Ya lo dijo doña Elena Valenciano (en la imagen), una entusiasta de la matanza: "antes las españolas éramos la envidia de Europa, ahora tenemos que luchar por mantener nuestros derechos". Sí, se refiere al aborto, porque doña Elena apoya la industria de la muerte con gran entusiasmo.

¿Y saben qué Tiene toda la razón. En efecto, España se ha convertido en el paraíso del aborto y mucho me temo que seguirá siéndolo tras la inacabable reforma Gallardón. A este paso, al bueno del don Alberto (digo 'bueno' por decir, oiga) no le va a dar tiempo a sacarla adelante: el tío lleva dos años y aún no ha empezado la tramitación parlamentaria. 

Así que el Papa Francisco se ha quedado de piedra cuando los obispos españoles le han hablado del número de abortos que se perpetran en España, convertido en el paraíso europeo del infanticidio.

▶ [EXTRACTOS DE REGISTROS]

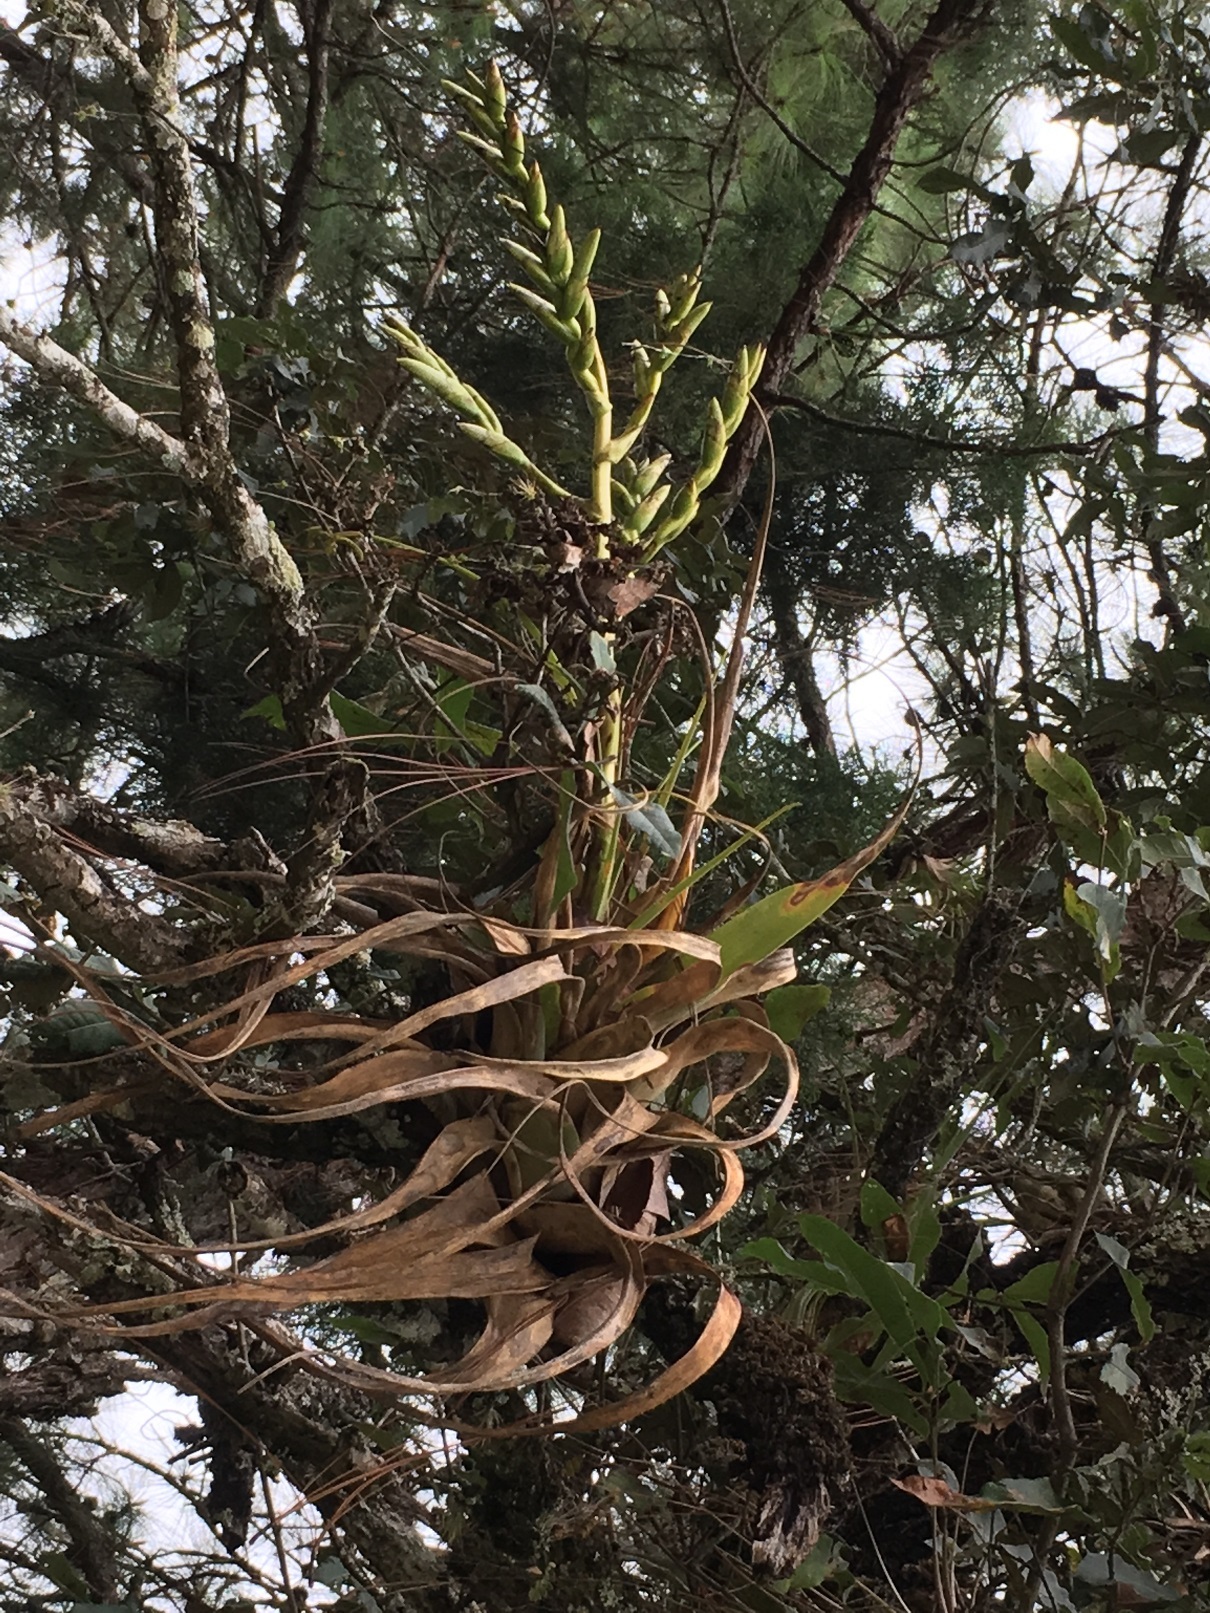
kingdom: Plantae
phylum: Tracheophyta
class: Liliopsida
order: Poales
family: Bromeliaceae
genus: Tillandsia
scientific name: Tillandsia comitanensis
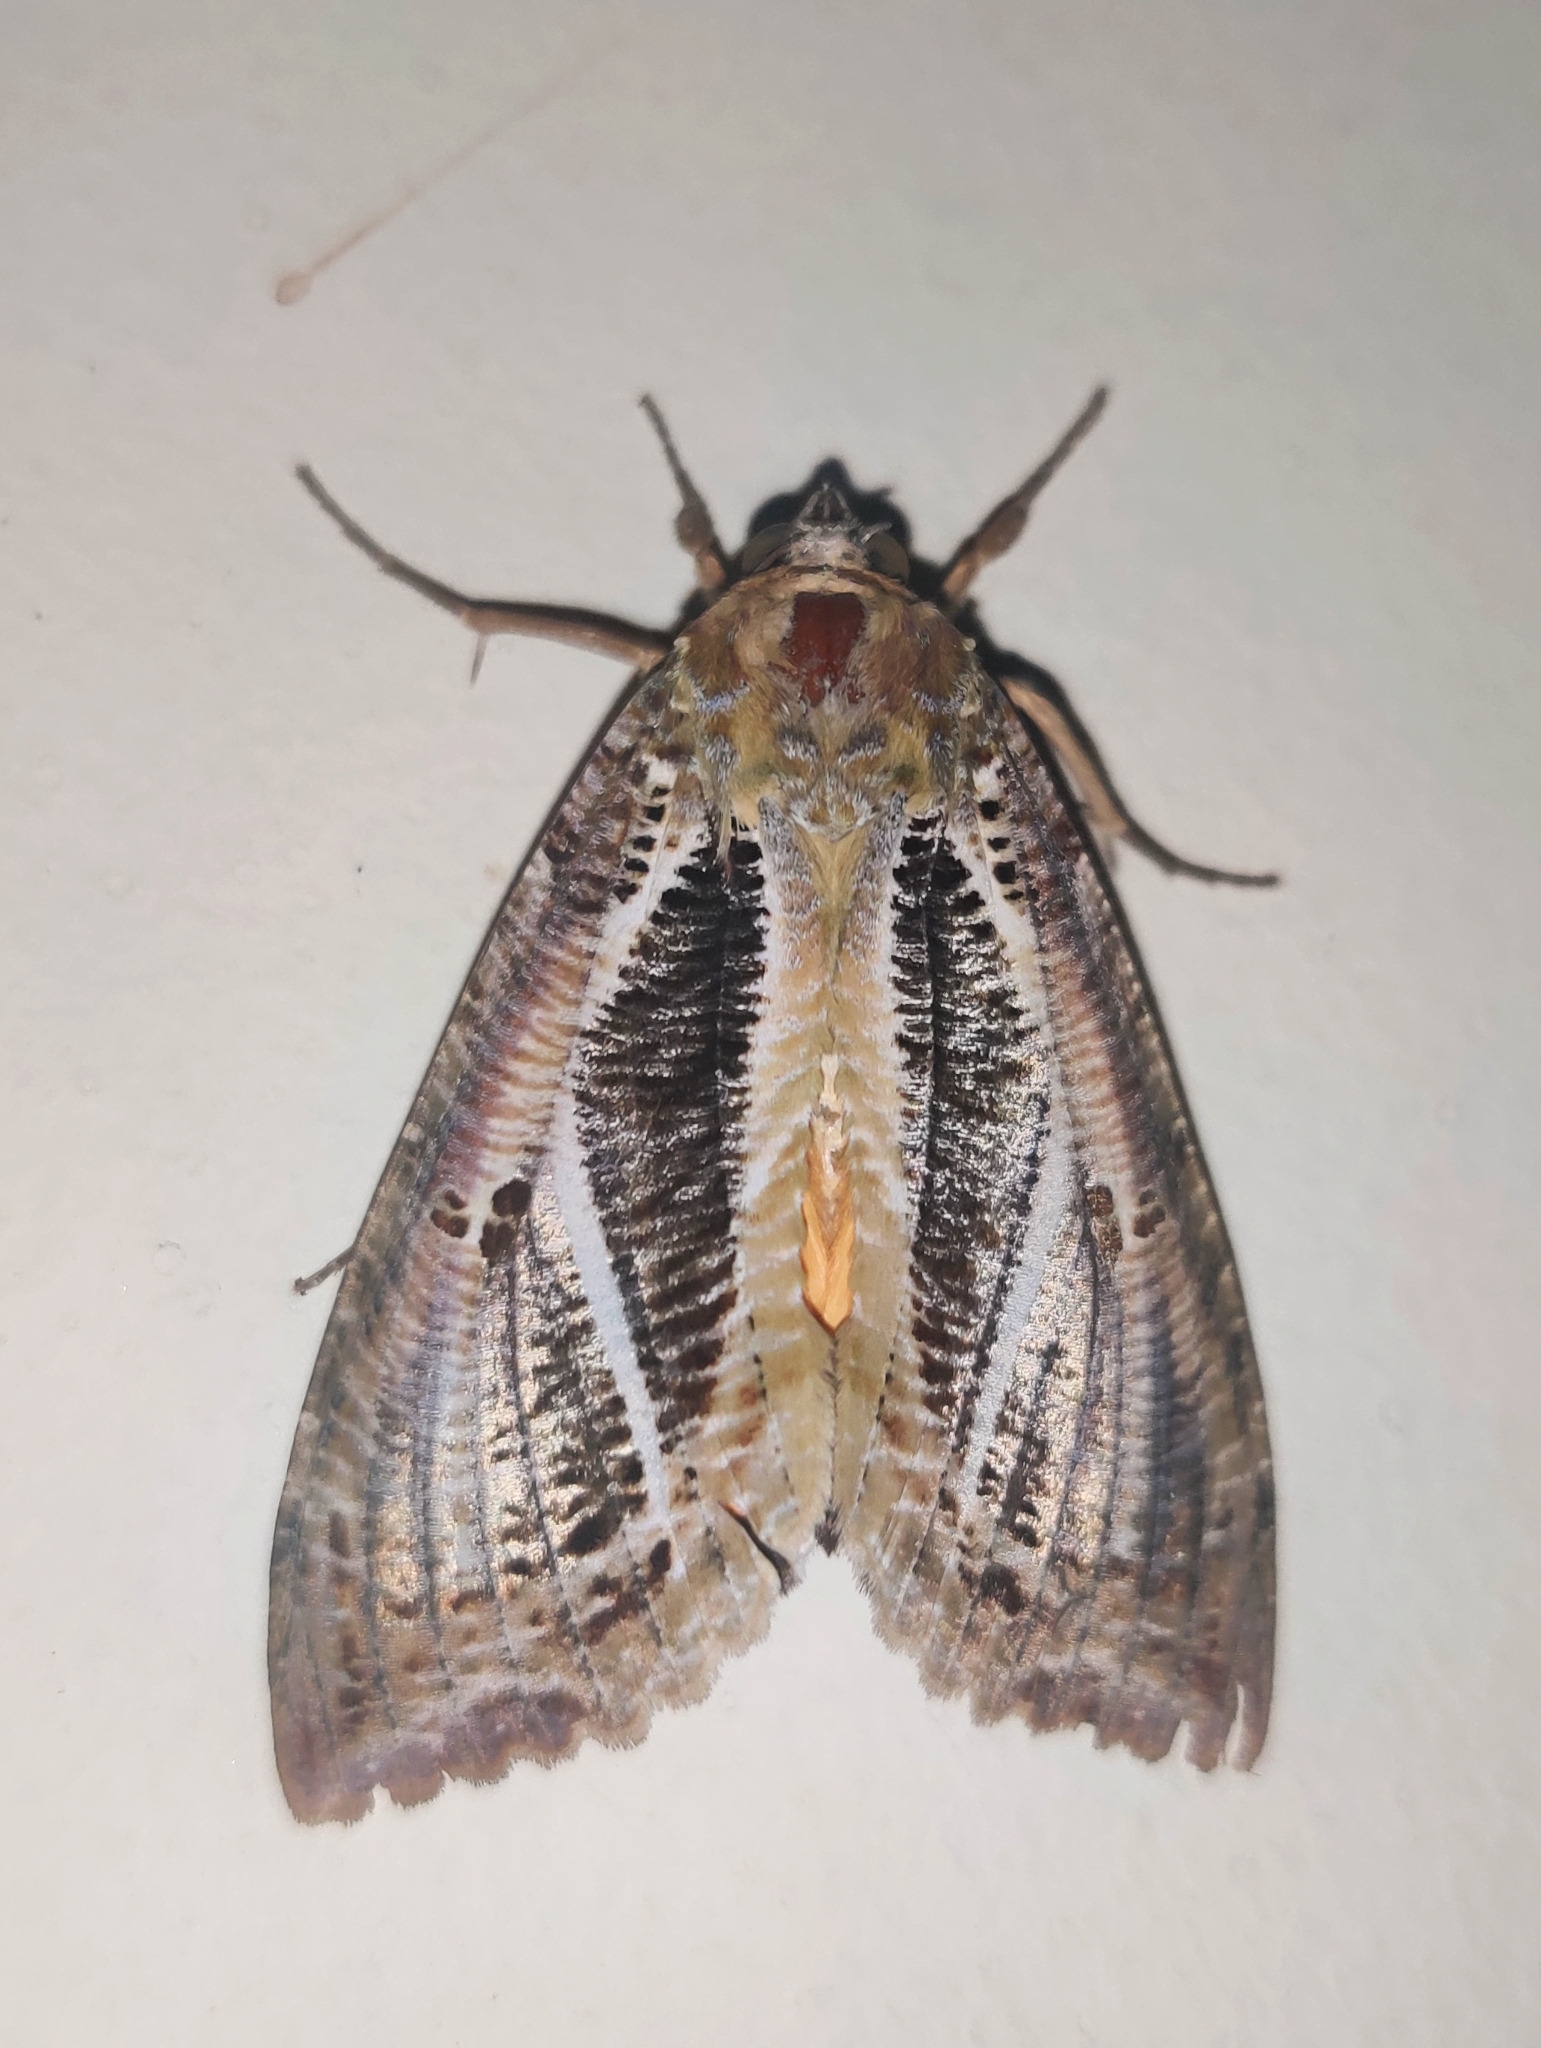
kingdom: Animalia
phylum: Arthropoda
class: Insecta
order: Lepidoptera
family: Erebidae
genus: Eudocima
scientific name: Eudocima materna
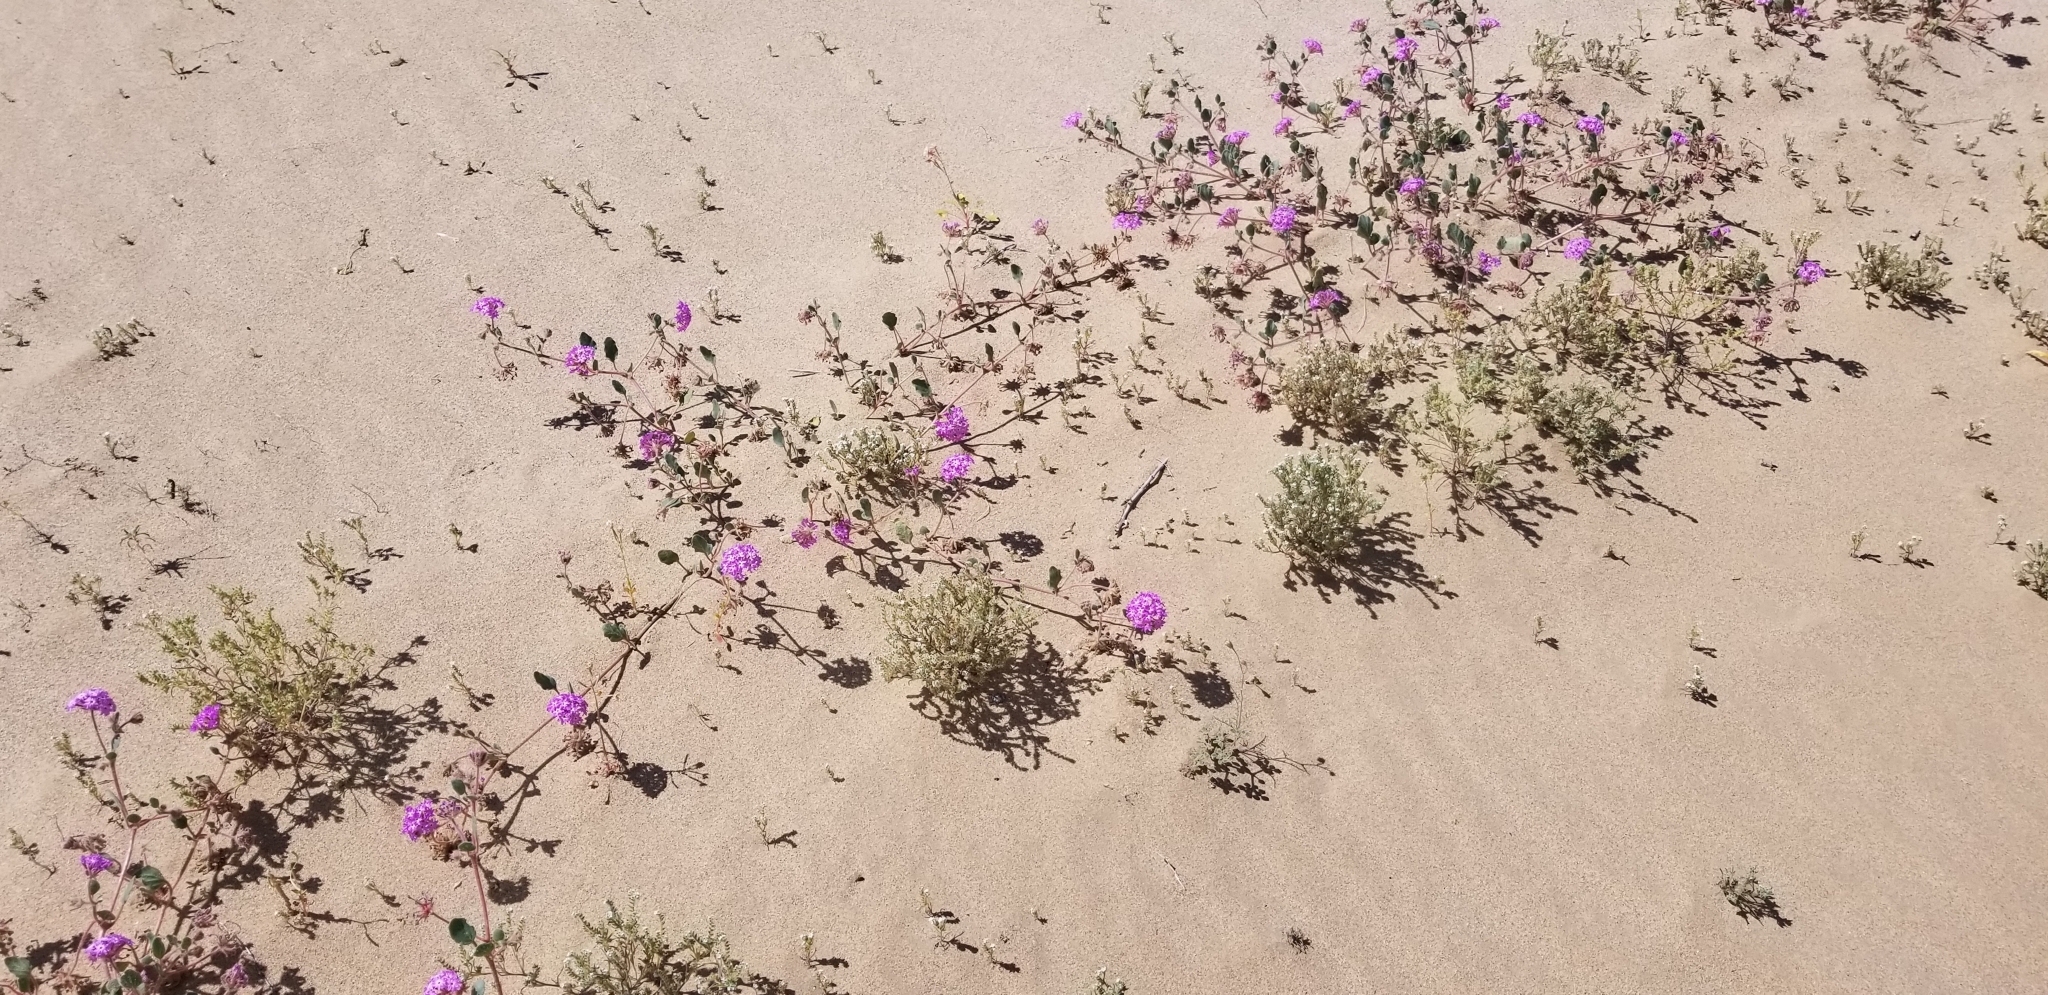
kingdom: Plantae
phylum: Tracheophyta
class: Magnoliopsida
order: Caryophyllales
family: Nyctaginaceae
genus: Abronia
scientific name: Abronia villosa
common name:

▶ [TAREAS PENDIENTES]
1. Responde, a partir del texto sobre el aborto en España, estas preguntas:
(a) Según la cita de doña Elena Valenciano, ¿qué eran antes las españolas?
(b) ¿Cuánto tiempo lleva don Alberto con la reforma sin haber empezado la tramitación parlamentaria?
(c) ¿Quién se ha quedado de piedra y de qué le han hablado los obispos españoles?
2. Prolonga el texto sobre el aborto en España a partir de su última oración.

▶ [RESPUESTAS ORDENADAS]
1.
(a) La envidia de Europa.
(b) Dos años.
(c) El Papa Francisco, a quien los obispos españoles le han hablado del número de abortos que se perpetran en España.

2.
No es un panorama alegre, la verdad, pero nos sirve para recrearnos en el asombroso cinismo político al respecto: una mini-reforma que sólo pretende reducir mínimamente el aborto provoca el rasgado de vestiduras de la progresía y un Parlamento dividido entre quienes son partidarios de matar a muchos y los defensores de matarlos a todos. ¿Y estos parlamentarios representan al pueblo español Pues entonces, tendremos que concluir que los españoles somos unos auténticos asesinos.